## Dataset content
■ ■ ■ ■

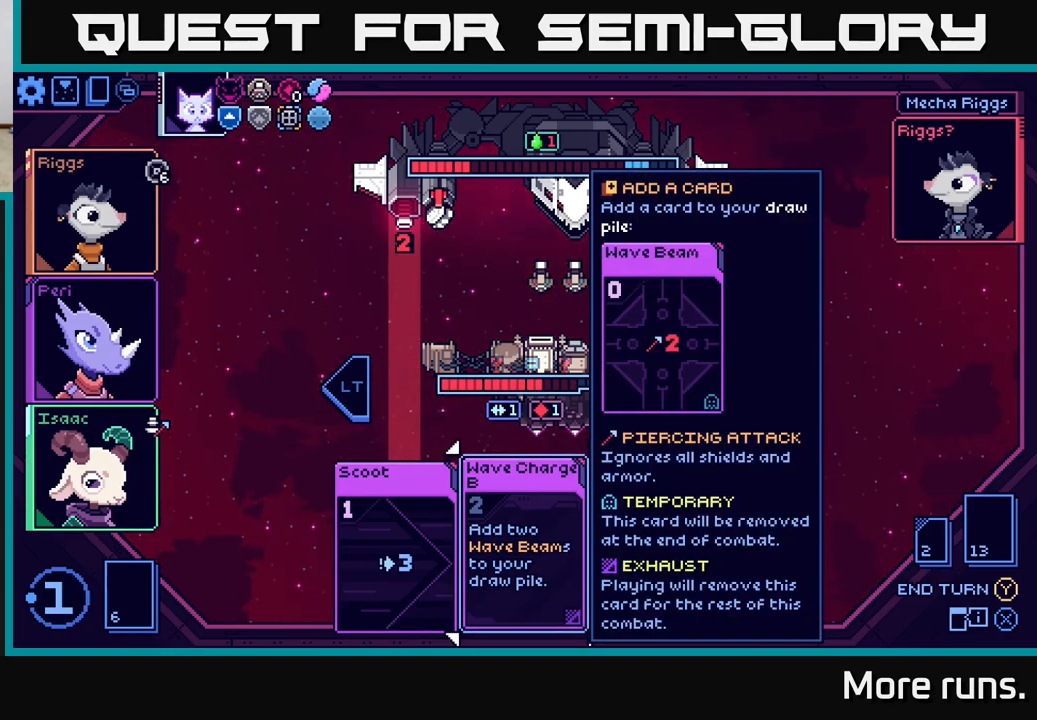
{"buttons": [], "left_stick": "center", "right_stick": "center", "events": []}
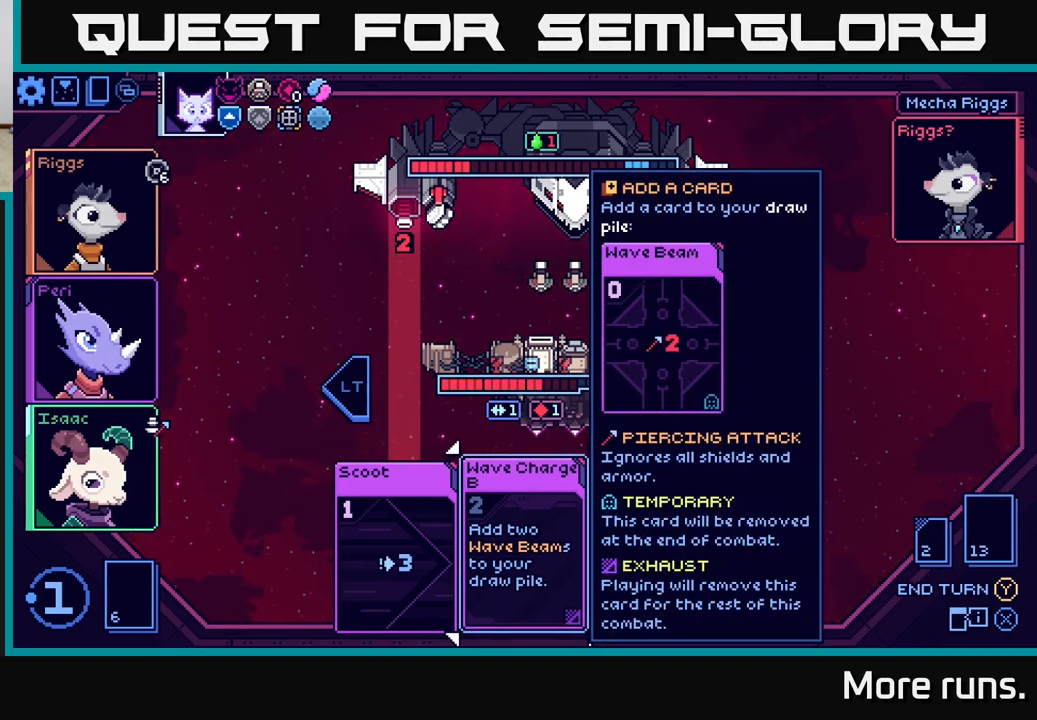
{"buttons": [], "left_stick": "right", "right_stick": "center", "events": [[367, "left_stick", "right"]]}
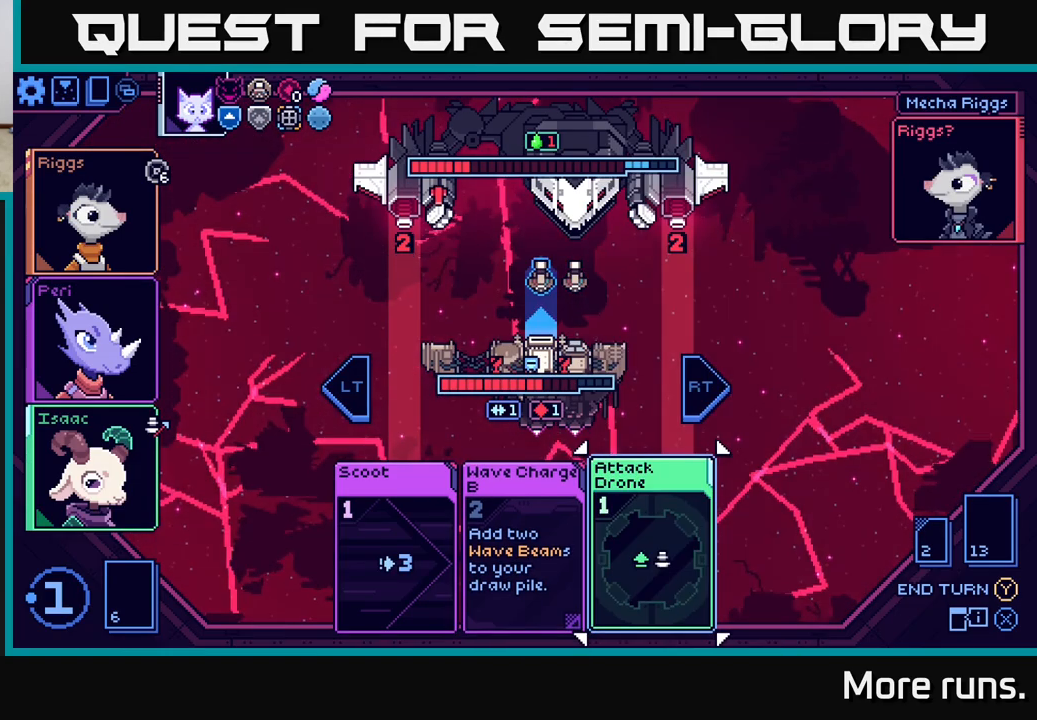
{"buttons": [], "left_stick": "center", "right_stick": "center", "events": [[50, "left_stick", "center"]]}
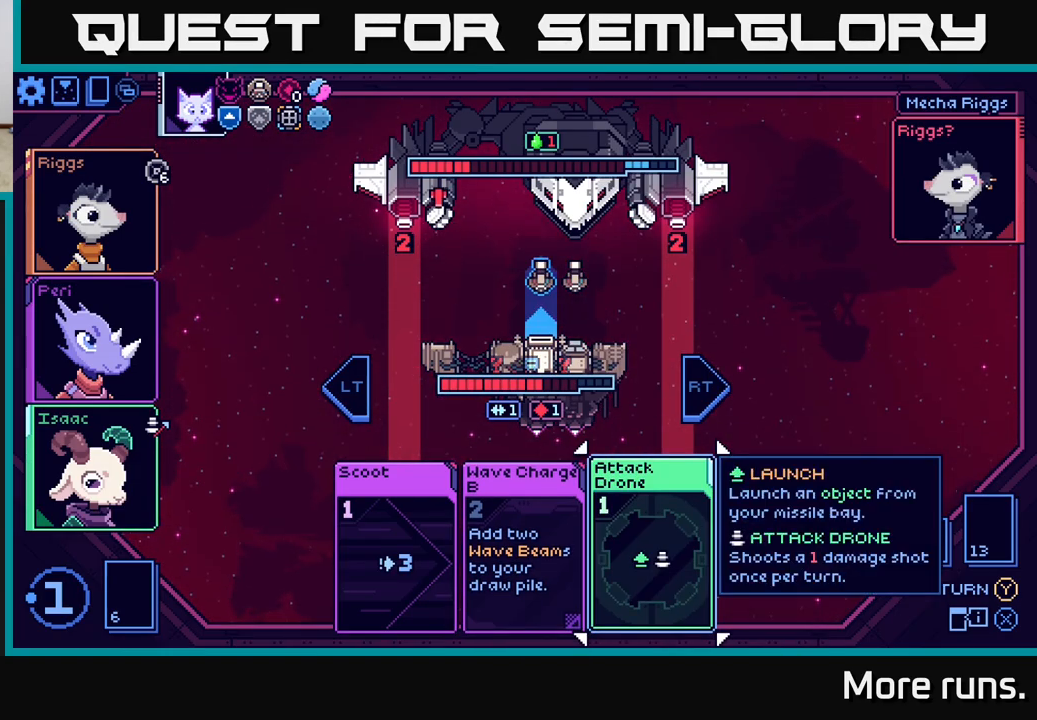
{"buttons": [], "left_stick": "center", "right_stick": "center", "events": []}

■ ■ ■ ■

## Exercise
Without including any picture, reproduce the material above word for word.

## Your solution
{"buttons": [], "left_stick": "center", "right_stick": "center", "events": []}
{"buttons": [], "left_stick": "right", "right_stick": "center", "events": [[367, "left_stick", "right"]]}
{"buttons": [], "left_stick": "center", "right_stick": "center", "events": [[50, "left_stick", "center"]]}
{"buttons": [], "left_stick": "center", "right_stick": "center", "events": []}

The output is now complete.